Oklahoma City bomber, Timothy McVeigh, DC sniper John Allen Muhammed, and many of the 9/11 terrorists had no previous links to terrorism. The Unabomber taught mathematics at Berkeley. The Palestinians have demonstrated that they can recruit suicide bombers with no previous record of anti-Israeli activities. Even the 9/11 hijackers went out of their way to establish a normal-looking profile; frequent-flier numbers, a history of first-class travel, etc. Evildoers can also engage in identity theft, and steal the identity and profile of an honest person. Profiling can actually result in less security by giving certain people an easy way to skirt security.

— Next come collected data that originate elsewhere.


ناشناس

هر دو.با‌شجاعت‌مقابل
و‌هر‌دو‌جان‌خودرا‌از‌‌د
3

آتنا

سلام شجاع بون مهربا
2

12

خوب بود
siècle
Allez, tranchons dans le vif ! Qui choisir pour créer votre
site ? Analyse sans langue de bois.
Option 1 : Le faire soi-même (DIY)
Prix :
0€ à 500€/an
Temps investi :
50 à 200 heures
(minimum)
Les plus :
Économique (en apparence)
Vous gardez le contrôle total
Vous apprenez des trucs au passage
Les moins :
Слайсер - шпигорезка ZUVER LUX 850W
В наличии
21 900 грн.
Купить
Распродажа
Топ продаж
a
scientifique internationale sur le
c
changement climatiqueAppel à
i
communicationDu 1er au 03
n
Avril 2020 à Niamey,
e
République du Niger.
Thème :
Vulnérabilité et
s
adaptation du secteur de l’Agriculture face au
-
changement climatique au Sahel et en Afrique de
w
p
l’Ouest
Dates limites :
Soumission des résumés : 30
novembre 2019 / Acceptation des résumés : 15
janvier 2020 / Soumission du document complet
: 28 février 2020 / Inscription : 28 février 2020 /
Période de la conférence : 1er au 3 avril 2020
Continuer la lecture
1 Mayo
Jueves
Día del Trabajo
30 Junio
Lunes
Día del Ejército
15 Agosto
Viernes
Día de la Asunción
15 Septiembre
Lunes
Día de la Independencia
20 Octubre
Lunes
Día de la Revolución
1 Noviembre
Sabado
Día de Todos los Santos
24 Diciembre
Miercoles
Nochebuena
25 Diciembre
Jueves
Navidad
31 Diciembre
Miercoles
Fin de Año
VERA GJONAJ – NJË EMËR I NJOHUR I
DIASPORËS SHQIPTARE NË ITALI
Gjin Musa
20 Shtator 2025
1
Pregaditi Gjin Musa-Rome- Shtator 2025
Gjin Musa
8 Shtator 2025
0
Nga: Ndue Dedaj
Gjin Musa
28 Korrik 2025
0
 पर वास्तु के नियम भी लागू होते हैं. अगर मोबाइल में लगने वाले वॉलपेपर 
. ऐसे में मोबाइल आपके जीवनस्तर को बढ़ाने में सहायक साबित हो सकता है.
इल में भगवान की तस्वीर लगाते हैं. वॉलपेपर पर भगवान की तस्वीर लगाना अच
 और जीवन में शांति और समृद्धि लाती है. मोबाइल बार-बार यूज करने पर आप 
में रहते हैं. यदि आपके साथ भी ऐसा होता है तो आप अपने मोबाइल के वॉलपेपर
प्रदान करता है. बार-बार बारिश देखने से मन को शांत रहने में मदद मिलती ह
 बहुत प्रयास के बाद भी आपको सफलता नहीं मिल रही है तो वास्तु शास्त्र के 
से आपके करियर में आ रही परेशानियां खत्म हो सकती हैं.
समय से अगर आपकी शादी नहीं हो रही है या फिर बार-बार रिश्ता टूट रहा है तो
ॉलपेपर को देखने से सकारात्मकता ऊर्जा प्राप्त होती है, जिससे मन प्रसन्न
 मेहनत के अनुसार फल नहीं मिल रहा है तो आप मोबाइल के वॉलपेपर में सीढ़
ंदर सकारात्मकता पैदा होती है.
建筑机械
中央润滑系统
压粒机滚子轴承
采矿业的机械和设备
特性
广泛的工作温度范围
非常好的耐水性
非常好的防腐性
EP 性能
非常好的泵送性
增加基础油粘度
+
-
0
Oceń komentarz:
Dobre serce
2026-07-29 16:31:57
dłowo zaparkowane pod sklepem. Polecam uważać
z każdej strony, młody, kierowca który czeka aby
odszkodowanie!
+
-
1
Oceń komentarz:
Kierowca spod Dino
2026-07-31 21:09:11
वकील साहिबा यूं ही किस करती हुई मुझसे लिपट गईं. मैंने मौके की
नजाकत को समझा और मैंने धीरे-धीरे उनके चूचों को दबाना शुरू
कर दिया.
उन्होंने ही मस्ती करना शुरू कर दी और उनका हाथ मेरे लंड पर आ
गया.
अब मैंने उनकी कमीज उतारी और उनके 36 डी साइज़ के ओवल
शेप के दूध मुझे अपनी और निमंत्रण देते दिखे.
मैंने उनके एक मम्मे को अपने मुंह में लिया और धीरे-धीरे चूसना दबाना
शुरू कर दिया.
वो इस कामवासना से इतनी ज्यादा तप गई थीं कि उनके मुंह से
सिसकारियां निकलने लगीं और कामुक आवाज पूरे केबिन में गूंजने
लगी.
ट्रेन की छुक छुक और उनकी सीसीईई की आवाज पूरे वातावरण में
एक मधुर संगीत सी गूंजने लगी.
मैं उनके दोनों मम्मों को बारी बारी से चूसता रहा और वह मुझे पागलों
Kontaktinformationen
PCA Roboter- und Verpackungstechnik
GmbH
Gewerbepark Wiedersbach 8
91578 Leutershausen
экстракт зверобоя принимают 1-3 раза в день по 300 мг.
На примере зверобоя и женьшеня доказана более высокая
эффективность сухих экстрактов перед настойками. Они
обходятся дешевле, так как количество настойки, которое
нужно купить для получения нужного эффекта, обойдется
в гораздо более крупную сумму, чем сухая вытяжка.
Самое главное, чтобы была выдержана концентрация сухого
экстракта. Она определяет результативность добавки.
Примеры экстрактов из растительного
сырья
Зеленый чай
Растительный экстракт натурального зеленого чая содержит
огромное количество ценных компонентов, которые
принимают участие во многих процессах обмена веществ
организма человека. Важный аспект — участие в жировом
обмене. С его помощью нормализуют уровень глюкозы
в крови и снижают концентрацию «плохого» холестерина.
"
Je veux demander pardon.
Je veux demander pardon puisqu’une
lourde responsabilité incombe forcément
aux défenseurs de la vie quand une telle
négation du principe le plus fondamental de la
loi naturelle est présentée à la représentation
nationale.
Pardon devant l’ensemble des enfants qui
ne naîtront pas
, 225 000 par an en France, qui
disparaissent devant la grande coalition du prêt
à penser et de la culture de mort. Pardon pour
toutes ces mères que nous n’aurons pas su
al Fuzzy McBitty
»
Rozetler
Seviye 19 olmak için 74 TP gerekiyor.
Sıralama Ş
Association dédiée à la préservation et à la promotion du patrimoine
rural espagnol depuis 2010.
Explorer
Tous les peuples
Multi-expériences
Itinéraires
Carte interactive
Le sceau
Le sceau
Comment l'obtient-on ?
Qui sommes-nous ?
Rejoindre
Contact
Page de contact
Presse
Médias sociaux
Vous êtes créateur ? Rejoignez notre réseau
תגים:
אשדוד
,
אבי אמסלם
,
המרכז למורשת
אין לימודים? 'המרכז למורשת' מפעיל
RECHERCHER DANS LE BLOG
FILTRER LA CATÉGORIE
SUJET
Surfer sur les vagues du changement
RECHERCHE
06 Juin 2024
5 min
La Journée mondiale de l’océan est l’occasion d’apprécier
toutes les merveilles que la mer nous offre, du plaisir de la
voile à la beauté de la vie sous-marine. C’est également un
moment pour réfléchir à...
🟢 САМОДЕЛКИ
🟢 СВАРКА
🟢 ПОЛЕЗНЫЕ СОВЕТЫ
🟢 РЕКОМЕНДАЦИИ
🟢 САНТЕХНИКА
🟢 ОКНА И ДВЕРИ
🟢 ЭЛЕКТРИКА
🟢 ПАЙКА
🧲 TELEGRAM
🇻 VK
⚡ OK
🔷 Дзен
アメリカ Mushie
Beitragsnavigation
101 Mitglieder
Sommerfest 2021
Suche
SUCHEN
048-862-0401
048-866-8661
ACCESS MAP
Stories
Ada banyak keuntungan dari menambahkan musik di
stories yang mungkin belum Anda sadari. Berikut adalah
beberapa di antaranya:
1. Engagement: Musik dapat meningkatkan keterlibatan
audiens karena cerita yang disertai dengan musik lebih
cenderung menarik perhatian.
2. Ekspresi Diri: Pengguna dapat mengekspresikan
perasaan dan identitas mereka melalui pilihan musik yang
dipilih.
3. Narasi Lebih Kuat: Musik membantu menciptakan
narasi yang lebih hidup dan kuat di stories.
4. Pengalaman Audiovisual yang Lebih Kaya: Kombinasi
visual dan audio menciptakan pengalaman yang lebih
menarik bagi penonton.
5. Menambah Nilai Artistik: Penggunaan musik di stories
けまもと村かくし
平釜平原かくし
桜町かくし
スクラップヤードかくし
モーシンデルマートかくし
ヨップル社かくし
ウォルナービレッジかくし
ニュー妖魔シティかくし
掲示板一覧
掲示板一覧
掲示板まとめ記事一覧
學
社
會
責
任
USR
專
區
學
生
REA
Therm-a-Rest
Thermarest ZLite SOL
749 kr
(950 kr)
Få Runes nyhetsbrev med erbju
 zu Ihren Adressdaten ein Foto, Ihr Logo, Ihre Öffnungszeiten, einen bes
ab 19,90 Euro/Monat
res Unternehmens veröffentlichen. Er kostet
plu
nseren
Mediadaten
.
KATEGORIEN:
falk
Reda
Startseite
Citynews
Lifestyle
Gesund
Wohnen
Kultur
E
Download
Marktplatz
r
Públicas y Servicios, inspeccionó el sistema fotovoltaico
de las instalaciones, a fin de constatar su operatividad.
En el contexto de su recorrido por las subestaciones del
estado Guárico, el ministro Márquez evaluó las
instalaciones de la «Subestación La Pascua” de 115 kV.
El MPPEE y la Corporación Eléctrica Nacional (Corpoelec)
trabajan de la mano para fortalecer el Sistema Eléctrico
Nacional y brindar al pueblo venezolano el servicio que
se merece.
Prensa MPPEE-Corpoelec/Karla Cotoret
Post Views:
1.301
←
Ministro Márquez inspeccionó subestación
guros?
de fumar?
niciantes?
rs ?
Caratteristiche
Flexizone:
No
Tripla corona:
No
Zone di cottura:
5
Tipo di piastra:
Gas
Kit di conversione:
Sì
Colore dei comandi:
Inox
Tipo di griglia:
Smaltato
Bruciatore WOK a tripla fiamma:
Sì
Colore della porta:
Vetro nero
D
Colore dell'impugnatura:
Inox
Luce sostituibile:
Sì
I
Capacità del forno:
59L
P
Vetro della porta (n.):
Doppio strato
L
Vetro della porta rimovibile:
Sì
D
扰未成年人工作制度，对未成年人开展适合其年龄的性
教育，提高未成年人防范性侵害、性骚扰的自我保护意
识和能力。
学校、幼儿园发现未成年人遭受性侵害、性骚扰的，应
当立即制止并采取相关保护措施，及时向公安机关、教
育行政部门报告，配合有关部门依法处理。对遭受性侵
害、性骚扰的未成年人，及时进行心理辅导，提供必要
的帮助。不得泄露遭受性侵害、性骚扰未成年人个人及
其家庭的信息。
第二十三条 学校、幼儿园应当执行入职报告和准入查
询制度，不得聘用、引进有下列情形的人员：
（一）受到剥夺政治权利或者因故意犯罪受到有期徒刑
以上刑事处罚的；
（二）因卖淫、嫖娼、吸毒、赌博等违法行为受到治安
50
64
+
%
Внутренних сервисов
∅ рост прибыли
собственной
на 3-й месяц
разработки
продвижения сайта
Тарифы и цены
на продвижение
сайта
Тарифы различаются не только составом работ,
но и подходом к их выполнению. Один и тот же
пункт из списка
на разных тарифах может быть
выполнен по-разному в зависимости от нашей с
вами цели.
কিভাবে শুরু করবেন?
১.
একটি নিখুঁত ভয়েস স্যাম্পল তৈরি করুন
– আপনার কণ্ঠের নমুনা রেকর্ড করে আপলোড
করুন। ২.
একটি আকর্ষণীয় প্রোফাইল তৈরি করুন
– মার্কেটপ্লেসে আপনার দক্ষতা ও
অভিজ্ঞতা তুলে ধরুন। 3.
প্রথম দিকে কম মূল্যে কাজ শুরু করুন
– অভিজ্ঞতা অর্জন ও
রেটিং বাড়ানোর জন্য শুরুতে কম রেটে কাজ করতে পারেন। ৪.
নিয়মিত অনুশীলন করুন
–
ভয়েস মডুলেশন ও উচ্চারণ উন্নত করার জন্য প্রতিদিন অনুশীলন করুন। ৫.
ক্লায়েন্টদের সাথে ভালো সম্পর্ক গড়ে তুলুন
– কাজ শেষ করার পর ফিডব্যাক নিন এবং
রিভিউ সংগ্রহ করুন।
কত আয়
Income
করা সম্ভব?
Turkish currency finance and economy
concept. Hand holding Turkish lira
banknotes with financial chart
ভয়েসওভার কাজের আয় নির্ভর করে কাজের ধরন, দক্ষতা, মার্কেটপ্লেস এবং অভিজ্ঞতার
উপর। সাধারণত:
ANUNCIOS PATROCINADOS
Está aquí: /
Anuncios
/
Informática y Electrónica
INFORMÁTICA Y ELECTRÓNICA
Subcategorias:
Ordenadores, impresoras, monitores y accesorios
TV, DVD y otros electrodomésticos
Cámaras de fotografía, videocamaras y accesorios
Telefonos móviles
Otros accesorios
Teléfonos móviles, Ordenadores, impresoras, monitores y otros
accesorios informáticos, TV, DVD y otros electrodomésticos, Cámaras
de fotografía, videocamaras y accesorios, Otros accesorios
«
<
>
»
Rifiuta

False positives in profiling!

There is another, even more dangerous, failure mode for these systems: honest people who fit the evildoer profile. Because actual evildoers are so rare, almost everyone who fits the profile will turn out to be a false alarm. This not only wastes investigative resources that might be better spent elsewhere, but it causes grave harm to those innocents who fit the profile. Whether it is something as simple as 'driving while black' or 'flying while Arab', or something more complicated like taking scuba lessons or protesting the current administration, profiling harms society because it causes us all to live in fear ... not from the evildoers, but from the police.

Security is a trade-off

Security is a trade-off; we have to weigh the security we get against the price we pay for it. Better trade-offs are to spend money on intelligence and analysis, investigation, and making ourselves less of a pariah on the world stage. And to spend money on the other, non-terrorist, security issues that affect far more Americans every year.

Identification and profiling do not provide very good security, and they do so at an enormous cost. Dropping ID checks completely, and engaging in random screening where appropriate, is a far better security trade-off. People who know they are being watched, and that their innocent actions can result in police scrutiny, are people who become scared to step out of line. They know that they can be put on a 'bad list' at any time. People living in this kind of society are not free, despite any illusionary security they receive. It is contrary to all the ideals that went into founding the United States.